The article identified Zoe Klampert, also known as Zoe Faucher, as the sole suspect.
Faucher. As she read the article, something else occurred to her. Those notebooks. The older one that had strange writing and looked to be penned by two people. Dr. Faucher’s work? Was she building upon it? Trying to create another generation of Insightfuls?
Murder played into it, though. And Henard hadn’t been a killer.
Classically featured and attractive, Zoe Klampert stared at hundreds of thousands of Parisians from the front page of Le Petit Journal, courtesy of a sketch artist. Nathalie and Louis had given a description, and no doubt the faux killer Blanchard and the witness who saw her leave Pichon’s building had as well.
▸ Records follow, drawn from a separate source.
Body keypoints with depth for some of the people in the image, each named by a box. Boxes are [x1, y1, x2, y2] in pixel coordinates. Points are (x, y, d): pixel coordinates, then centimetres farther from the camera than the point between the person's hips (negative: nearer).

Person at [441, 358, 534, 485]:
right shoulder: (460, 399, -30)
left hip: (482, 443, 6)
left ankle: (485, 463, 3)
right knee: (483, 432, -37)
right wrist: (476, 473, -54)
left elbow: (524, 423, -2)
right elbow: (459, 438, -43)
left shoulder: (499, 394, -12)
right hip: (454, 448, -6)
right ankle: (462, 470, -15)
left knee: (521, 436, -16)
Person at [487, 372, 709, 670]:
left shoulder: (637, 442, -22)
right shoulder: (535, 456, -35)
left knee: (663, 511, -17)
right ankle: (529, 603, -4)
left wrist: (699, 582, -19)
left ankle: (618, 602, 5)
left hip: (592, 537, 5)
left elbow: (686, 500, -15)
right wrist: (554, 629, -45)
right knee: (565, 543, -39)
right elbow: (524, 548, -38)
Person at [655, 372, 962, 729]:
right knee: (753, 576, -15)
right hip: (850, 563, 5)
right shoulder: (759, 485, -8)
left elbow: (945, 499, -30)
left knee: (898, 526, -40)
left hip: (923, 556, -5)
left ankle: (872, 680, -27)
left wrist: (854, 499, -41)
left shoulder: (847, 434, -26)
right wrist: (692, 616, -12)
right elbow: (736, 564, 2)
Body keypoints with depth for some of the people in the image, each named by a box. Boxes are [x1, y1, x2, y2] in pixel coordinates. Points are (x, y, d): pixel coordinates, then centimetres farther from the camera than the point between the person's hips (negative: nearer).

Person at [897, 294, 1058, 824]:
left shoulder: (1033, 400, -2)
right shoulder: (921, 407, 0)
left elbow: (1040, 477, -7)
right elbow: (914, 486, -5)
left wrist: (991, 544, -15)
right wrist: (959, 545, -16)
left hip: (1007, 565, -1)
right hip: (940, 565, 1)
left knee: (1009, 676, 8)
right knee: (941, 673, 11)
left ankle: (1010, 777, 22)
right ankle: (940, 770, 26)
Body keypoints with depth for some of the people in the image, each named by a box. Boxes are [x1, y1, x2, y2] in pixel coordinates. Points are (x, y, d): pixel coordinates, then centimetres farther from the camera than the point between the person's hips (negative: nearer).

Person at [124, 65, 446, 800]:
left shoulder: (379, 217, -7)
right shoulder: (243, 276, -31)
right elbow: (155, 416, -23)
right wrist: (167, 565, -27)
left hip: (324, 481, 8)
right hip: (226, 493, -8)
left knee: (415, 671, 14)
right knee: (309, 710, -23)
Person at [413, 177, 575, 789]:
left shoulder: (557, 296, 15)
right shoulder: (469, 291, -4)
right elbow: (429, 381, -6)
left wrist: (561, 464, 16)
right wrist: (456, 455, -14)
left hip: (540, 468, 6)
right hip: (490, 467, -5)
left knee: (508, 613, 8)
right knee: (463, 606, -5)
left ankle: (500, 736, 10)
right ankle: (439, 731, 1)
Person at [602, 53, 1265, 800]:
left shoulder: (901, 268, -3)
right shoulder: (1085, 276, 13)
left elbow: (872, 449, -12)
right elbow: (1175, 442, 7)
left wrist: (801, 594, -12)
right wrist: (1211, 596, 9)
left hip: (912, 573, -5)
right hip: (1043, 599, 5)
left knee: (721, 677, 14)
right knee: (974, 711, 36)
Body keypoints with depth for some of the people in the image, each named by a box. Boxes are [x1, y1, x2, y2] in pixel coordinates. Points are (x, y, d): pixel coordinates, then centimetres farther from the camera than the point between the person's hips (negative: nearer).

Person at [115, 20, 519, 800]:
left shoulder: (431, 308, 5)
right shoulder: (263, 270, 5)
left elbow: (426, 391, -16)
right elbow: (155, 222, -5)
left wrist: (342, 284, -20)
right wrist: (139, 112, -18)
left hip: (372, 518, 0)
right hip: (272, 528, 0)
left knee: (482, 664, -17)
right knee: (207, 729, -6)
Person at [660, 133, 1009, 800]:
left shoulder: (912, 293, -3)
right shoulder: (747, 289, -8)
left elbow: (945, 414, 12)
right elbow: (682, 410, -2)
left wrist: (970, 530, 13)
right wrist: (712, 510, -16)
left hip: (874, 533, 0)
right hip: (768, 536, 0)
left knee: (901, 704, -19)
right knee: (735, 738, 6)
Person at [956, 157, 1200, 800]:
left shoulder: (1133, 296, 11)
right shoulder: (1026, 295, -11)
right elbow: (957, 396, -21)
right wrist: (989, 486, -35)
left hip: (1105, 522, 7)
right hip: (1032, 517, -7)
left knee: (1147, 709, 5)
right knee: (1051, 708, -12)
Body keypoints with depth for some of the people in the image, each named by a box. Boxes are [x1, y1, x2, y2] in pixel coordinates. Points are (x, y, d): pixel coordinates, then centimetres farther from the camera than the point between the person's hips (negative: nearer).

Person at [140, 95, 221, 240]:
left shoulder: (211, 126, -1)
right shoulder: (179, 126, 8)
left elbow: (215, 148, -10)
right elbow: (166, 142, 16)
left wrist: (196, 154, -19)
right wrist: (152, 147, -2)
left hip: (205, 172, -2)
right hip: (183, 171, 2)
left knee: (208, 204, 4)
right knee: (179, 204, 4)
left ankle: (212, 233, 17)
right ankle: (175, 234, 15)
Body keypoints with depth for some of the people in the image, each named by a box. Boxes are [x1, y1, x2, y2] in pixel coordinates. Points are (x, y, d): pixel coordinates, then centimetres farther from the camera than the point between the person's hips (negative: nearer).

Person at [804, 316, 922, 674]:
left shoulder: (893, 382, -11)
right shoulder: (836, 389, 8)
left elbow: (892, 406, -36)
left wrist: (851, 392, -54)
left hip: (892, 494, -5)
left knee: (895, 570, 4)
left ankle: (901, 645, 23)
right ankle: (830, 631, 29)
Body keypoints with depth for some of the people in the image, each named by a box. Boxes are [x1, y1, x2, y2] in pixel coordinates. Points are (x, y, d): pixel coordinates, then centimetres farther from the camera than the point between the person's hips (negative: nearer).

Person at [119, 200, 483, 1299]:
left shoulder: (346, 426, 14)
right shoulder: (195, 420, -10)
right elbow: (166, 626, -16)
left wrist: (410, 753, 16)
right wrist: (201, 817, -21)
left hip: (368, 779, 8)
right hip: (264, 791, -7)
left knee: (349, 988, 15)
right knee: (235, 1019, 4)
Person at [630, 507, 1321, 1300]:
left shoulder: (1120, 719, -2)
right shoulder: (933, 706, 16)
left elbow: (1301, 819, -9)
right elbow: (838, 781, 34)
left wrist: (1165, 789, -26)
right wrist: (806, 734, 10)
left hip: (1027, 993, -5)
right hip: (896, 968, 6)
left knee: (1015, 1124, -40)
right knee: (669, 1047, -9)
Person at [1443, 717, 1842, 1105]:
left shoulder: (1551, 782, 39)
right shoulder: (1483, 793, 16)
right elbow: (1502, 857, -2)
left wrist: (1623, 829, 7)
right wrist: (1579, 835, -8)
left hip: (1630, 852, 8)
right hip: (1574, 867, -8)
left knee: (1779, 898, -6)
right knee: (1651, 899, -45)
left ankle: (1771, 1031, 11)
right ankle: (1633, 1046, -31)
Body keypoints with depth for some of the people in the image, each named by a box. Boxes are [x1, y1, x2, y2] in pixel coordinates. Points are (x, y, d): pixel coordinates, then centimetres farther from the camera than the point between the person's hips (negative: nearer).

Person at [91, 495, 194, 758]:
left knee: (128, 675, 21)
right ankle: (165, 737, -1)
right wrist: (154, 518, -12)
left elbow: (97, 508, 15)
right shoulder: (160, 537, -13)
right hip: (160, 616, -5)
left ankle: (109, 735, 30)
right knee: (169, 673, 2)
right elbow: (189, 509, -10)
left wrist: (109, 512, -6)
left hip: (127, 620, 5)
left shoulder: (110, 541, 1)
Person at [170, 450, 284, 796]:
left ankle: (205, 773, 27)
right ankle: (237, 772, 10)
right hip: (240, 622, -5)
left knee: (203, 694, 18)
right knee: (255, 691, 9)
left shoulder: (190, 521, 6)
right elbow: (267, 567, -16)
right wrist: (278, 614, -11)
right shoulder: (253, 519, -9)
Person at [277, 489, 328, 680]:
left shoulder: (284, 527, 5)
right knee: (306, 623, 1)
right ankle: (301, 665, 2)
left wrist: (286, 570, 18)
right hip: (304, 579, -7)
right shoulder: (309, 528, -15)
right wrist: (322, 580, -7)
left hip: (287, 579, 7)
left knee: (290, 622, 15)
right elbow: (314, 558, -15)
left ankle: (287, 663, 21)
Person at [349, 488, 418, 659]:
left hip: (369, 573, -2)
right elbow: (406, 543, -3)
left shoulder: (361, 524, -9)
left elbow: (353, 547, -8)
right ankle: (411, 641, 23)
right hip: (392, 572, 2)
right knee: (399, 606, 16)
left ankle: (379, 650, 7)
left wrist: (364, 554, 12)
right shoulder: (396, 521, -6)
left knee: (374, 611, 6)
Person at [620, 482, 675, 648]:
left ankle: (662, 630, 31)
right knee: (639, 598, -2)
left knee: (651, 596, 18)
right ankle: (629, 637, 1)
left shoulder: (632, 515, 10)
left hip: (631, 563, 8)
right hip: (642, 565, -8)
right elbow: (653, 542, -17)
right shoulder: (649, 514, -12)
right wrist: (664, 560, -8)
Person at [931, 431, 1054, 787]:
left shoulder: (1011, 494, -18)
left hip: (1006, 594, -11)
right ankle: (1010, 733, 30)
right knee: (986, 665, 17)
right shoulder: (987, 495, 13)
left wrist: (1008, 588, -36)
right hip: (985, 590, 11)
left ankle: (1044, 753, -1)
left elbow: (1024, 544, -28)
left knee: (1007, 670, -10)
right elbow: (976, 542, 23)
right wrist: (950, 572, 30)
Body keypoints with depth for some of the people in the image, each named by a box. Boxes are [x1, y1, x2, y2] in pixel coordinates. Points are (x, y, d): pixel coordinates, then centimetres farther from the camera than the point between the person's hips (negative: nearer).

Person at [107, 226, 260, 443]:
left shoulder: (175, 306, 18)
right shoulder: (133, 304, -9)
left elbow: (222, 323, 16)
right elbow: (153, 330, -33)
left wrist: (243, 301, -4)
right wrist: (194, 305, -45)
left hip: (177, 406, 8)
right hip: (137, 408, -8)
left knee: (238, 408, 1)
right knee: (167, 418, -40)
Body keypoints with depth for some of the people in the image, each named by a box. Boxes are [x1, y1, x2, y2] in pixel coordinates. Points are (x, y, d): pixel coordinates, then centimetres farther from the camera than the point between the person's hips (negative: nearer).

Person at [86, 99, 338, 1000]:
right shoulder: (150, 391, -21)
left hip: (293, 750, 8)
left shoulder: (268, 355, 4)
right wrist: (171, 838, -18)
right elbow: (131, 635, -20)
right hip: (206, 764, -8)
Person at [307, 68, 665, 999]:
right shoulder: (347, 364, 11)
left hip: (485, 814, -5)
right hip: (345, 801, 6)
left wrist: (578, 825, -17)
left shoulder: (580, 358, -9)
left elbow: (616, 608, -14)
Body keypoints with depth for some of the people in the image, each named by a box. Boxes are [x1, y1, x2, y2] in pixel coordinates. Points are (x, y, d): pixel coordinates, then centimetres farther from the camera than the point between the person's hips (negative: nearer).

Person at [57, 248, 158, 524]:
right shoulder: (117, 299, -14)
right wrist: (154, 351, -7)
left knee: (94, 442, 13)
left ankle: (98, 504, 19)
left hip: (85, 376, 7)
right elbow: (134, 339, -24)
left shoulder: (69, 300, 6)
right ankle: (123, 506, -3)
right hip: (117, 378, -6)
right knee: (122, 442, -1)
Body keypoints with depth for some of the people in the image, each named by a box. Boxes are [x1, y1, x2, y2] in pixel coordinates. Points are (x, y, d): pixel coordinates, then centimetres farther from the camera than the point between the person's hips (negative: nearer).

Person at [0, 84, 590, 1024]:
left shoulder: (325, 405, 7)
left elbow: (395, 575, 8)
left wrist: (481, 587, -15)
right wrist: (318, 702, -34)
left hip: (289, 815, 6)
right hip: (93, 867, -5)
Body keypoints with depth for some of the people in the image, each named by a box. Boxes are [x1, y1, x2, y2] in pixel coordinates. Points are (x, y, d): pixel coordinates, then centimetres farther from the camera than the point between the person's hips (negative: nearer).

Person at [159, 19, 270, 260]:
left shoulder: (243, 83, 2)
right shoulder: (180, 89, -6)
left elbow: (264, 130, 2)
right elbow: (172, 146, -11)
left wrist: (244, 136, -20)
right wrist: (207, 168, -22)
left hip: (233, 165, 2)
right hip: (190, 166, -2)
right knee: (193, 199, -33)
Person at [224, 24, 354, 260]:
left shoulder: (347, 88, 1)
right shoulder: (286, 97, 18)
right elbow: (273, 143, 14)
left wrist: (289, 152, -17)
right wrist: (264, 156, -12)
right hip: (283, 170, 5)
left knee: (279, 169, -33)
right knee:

The portrait was masterfully rendered.
Omit the headline and she could have been taken as a mother or a theater actress or a beloved schoolteacher. That wasn’t the face of a killer.
And then four days passed.
No one had reported seeing her. Not one resident, not one landlord, not one shopkeeper, not one train conductor. A few mistaken leads were explored and discarded; otherwise it was as if Mme. la Tuerie vanished like night at sunrise.
People speculated that she fled Paris. Illustrated posters with Zoe’s name and face on them were nevertheless all over the city.